Korea will soon dispatch 130 soldiers from a special combat unit to the United Arab Emirates. Since its participation in the Vietnam War, the Korean military has limited its foreign troop dispatch to engagement in multinational units and U.N. peacekeeping operations. The dispatch to the UAE is a new form of troop deployment abroad by Korea that entails training of the UAE military and poses no risk of engagement. This is the kind of dispatch that would be impossible had the Korean military had not become a globally strong force with solid combat capability.
Seoul has been pushing for the dispatch at Abu Dhabis request. In the course of negotiations over Koreas bidding for nuclear reactor projects in the Mideast country, the UAE asked Korea for military cooperation that lives up to their ties as strategic partners. Abu Dhabi suggested the dispatch of Korean troops and training as part of a list of specific cooperation measures. The Korean Defense Ministry said UAE Crown Prince Sheikh Mohammed bin Zayed Al Nahyan watched a demonstration of a Korean elite combat unit training while visiting Seoul in May, and asked for military deployment by specifically singling out a certain combat unit. If the UAE cultivates a special combat unit of its own, it will also effectively help boost the security of nuclear power plants to be built there by Korean companies.
More than 3,000 soldiers from 10 countries, including the U.S., France, Australia and Britain, are in the UAE to conduct operations. Developed countries are enthusiastic about military ties with the UAE due to the diplomatic and economic benefits. Korea is also reaping the fruits of its military cooperation. Negotiations are underway for the export of 20-millimeter Vulcan machine guns and K-11 next-generation rifles following the signing of a defense export deal worth 20 million U.S. dollars, including for surveillance and defense equipment and ammunition transport vehicles. In addition, 500 to 700 retired Korean veterans could land jobs in the UAE. Korea needs to proactively utilize its military whenever it serves national interests.
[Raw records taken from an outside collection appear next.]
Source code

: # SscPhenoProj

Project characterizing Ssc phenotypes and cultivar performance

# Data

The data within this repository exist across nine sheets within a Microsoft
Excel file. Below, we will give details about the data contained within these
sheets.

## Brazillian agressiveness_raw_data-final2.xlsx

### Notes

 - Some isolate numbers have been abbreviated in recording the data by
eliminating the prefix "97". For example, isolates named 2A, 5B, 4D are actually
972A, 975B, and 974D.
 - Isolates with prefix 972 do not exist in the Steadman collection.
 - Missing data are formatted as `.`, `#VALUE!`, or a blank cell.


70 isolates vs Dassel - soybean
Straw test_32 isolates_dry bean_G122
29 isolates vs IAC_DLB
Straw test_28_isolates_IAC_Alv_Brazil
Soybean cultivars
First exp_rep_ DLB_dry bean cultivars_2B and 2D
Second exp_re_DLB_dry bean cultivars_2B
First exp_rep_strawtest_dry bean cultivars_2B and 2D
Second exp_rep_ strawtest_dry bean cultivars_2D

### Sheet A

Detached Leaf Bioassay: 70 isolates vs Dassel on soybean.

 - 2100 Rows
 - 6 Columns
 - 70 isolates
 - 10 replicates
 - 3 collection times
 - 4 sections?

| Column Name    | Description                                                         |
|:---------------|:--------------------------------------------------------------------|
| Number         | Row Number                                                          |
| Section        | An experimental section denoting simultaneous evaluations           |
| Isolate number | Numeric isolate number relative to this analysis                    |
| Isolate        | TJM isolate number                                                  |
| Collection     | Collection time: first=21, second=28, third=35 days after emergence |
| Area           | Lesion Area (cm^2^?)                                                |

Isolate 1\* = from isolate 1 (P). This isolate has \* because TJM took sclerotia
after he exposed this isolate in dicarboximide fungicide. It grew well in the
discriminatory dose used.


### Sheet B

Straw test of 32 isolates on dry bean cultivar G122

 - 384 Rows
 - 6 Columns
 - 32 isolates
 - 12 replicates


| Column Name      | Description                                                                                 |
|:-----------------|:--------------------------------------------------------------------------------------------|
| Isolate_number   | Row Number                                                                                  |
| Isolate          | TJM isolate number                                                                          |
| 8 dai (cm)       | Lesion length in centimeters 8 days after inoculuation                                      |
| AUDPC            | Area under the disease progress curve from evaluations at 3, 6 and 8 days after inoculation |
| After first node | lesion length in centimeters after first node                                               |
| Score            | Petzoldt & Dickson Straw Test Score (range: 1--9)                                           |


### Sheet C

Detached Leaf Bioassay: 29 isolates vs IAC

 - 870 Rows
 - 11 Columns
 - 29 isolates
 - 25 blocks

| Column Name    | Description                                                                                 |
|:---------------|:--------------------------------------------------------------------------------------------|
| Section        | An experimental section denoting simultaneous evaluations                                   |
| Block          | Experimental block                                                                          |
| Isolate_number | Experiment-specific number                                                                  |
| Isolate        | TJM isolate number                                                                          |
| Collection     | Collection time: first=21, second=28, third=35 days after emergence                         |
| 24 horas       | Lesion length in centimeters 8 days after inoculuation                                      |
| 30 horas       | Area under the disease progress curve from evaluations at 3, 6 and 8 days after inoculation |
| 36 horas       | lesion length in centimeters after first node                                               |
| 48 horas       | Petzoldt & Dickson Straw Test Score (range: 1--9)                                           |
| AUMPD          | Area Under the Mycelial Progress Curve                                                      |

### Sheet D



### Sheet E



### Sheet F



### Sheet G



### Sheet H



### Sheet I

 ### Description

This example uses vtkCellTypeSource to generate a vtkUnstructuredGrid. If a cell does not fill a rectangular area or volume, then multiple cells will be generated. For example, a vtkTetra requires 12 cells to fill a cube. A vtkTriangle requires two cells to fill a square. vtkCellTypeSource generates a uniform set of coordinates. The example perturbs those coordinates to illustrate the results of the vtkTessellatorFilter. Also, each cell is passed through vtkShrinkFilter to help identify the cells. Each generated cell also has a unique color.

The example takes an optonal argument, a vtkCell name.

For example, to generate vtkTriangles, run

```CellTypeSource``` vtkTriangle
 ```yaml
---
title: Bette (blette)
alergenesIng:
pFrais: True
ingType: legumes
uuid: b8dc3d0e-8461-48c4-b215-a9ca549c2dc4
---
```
Now is the era of well-rounded diplomacy. When a diplomatic dispute erupted between Korea and Libya months ago, the main opposition Democratic Party criticized the Korean government, saying, Middle East diplomacy has gone nowhere. If the dispatch of the elite combat unit helps improve ties with the UAE, this will greatly boost Koreas diplomacy and economic advance toward the Middle East. Did the Democratic Party even stop to think before expressing its opposition to the deployment? The party was wrong to criticize the dispatch by calling it a bonus giveaway in return for the reactor projects. Even an opposition party has no right to insult its armed forces. The Defense Ministry is partially responsible for the misunderstanding. Despite sending an onsite inspection team to the UAE in mid-October, it remained tightlipped before announcing the dispatch plan Wednesday. The ministry must adequately explain the process of how the dispatch plan was set and win public support.